The Trump administration is facing calls from Russia and China to consider easing tough economic sanctions imposed on North Korea to create an incentive for Pyongyang to move forward.

Experts remain sceptical, pointing out that Pyongyang has already said several times that it has no need for further testing.

Peak diplomacy

Mr Moon and Mr Kim have sought to strengthen the North-South relationship at their Pyongyang summit, agreeing that the North Korean leader will visit Seoul "at an early date".

 
 
 

Mr Moon said the historic trip could happen later this year. It would be the first by a North Korean leader since the Korean War ended in a 1953 armistice, leaving the peninsula divided by the Demilitarised Zone and technically still in a state of war.

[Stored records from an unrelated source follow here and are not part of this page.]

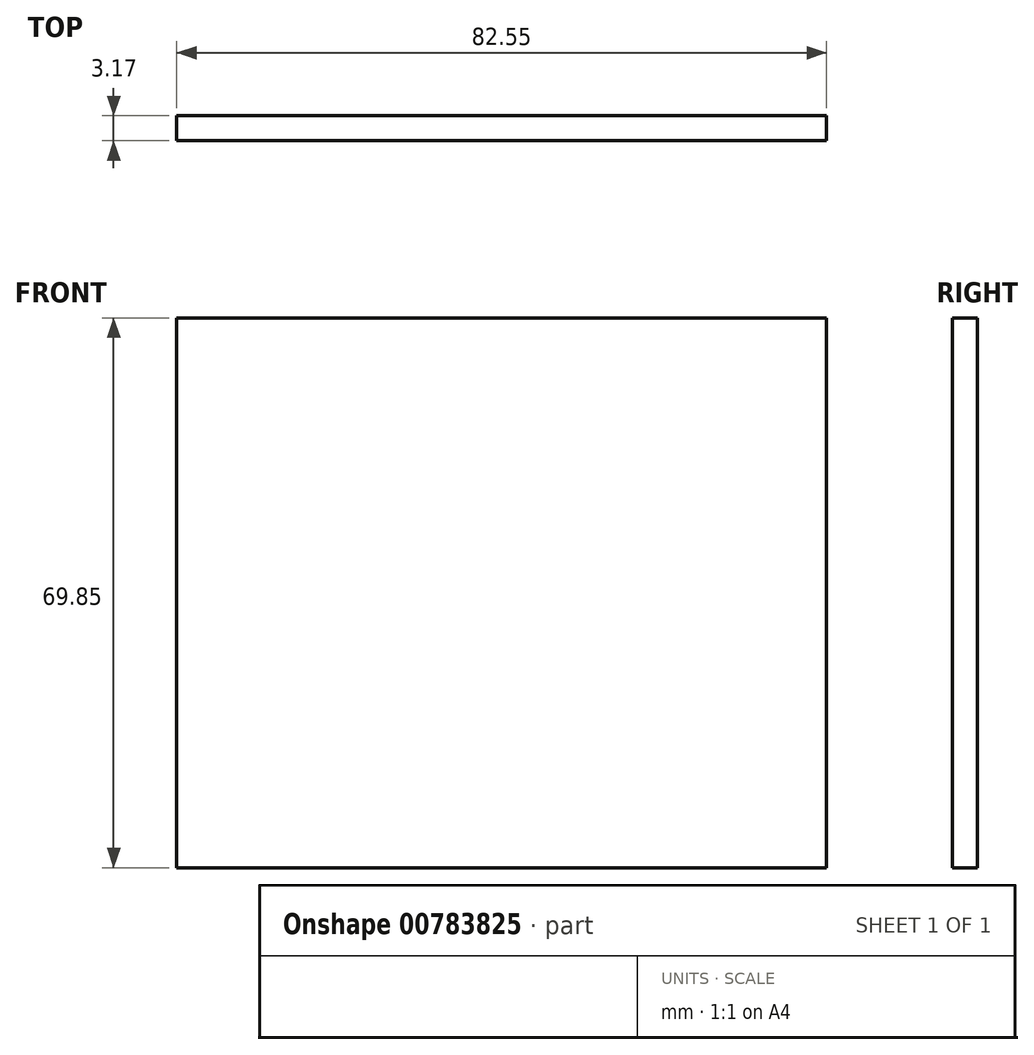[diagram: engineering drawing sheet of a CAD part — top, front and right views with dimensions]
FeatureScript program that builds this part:
annotation { "Feature Type Name" : "Feature", "Feature Type Description" : "" }
export const myFeature = defineFeature(function(context is Context, id is Id, definition is map)
    precondition{}
    {
        {
            var Q0;
            Q0=qCreatedBy(makeId("Front.planeOp"),FACE);
            var sketch = newSketch(context, id + "F0", { "sketchPlane" : qUnion([Q0])});
            skLineSegment(sketch, "E0.bottom", {"start": v(-67.22, 50.12) * mm, "end": v(15.33, 50.12) * mm});
            skLineSegment(sketch, "E0.top", {"start": v(-67.22, -19.73) * mm, "end": v(15.33, -19.73) * mm});
            skLineSegment(sketch, "E0.left", {"start": v(-67.22, 50.12) * mm, "end": v(-67.22, -19.73) * mm});
            skLineSegment(sketch, "E0.right", {"start": v(15.33, 50.12) * mm, "end": v(15.33, -19.73) * mm});
            skSolve(sketch);
        }
        {
            var Q0;
            Q0=makeQuery(id+"F0.imprint","IMPRINT",FACE,{"disambiguationData":[TD([[makeQuery(id+"F0.imprint","IMPRINT",EDGE,{"derivedFrom":sQuery(id+"F0.wireOp",EDGE,"E0.bottom")}),-1.0]])]});
            extrude(context, id + "F1", {"entities" : qUnion([Q0]), "depth" : 3.17 * mm, "offsetDistance" : 25.4 * mm});
        }
    });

The two leaders also agreed to a open permanent facility for family reunions, work towards joining up road and rail links, and bid jointly for the 2032 Olympics.

Video footage showed Mr Moon's motorcade passing through Pyongyang streets on Thursday morning. The streets were lined with crowds in their finest clothes, waving flags and flowers and chanting "Unification of the fatherland!"

Mr Moon and Mr Kim flew separately from Pyongyang's Sunan International Airport to Samjiyon airport near Mount Baekdu, media pool reports said.

Mr Moon arrived in Pyongyang on Tuesday, using his Air Force One plane.

For his trip to Mount Baekdu, however, he was forced to use the smaller Air Force Two as the Samjiyon airport is said to have a short runway that can only land small aircraft.

The two drove from Samjiyon to Mount Baekdu on the Chinese border, a Southern presidential spokesman told journalists.

After the excursion, Mr Moon will fly directly back to Seoul, the spokesman added, ending his three-day visit to the North.